By Huilin Zhu
Introduction
My project aims to study the relationship between built environments and health outcomes, specifically obesity prevalence in Pennsylvania. My previous blog introduced how I use transfer learning methods to extract the features of the built environment from Google satellite images. In this post, I will focus on the data analysis part to investigate the impact of the built environment on overweight.
Statistical Analysis
Using VGG as the pre-trained model, 4096 variables are extracted from the satellite images to represent the built environment in each census tract. These variables do not have a specific meaning, but they can be regarded as the indicator of the built environment, including color, gradient, edge, height, length, etc. Since the data contains a large number of features (n=4,096), I use an elastic net algorithm in the data analysis stage. Elastic Net is a regularized regression method involving eliminating insignificant variables and preserving significant and correlated variables. It’s especially powerful when applied to very large data where the number of variables might be in the thousands or even millions.

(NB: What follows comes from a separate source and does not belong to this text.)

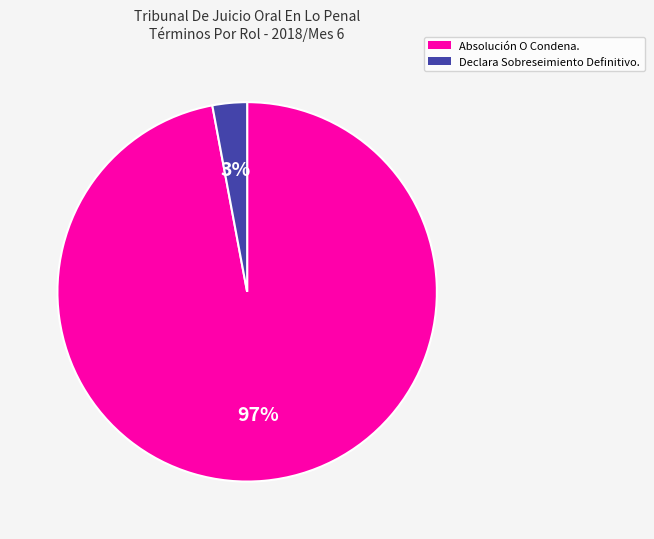

How many slices are in this pie chart?

2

My project aims to investigate how people’s body-weights can be affected by the built environment. Adult’s obesity prevalence is chosen as a dependent variable. The obesity data comes from the 500 cities project. The independent variables would be the built environment, which is represented by the 4096 variables drawn from CNN. Each census tract is regarded as one observation. I combined these variables with heath variables to check the association between the built environment and overweight. The following table is the merged data.
Using the scikit-learn package in python, I run elastic net regression and get the coefficients of each feature variable, only 58 coefficients are significant, which means 58 variables have the feature that is related to the obesity percentage. The following image shows the value of coefficients of each independent variable.
Predictions
In order to evaluate how well the model predicts obesity prevalence across all census tracts, I split the data into two sets – a random sample representing fifty percent of the data for fitting and the remaining fifty percent for model evaluation. The model coefficient of determination R2 is 0.25. R2 is interpreted as the proportion of the variance in the dependent variable that is predictable from the independent variable. A value of 1.0 indicates a perfect fit. In this work, the value of R2 indicates the built environment variables can explain 25 percent of between–census tract variance of obesity.
I generated a choropleth map to compare the predicted obesity prevalence with the actual obesity prevalence:
The first image represents the cross-validated estimates of obesity prevalence based on features of the built environment extracted from satellite images; the second image represents the actual obesity prevalence. These two images have some similarities, but the similarity level is not very high. This indicates that the model can explain obesity prevalence in some sense, but the prediction is not quite well.
Currently, I only include the census tracts in Allentown. Allentown has 26 census tracts, so there are only 26 observations in this data sample. This will cause an overfitting problem, making results unreliable. To prevent overfitting, I need to limit the number of selected features to be less than or equal to the number of census tracts. I will include more cities in Pennsylvania to the sample, and use the same method to test the relationship between the built environment and body weight. If I get a high value of R2, as well as a high similarity between the predicted obesity percentage and actual obesity prevalence, then I can conclude that the built environment is correlated with obesity prevalence across neighborhoods.
Future work
In the future, I will do data analysis incorporating control variables: gender, race, median household income, and percentage of households under the poverty line. Also, I will gather the data of Google places of interest to investigate how the built environment will affect body weight through a food access channel.
My broader dissertation research explores how social factors affect health outcomes, particularly how gender, government policy, and urban space affect health well-being. My first dissertation chapter looks at how maternity leave affects children’s health in urban China, and my second chapter discusses the impact of maternity leave on mothers’ labor outcomes after childbirth. This digital project will be the third chapter of my dissertation.
In the process of working on this digital project, I encountered many technical problems such as downloading Google tile images, implementing convolution neural networking, and generating results in a map. I’ve gained a lot of experience in Python coding and become more familiar with the area of image analysis and CNN. All these will help me in my future studies. I really appreciate the help I’ve received from the Scholars Studio.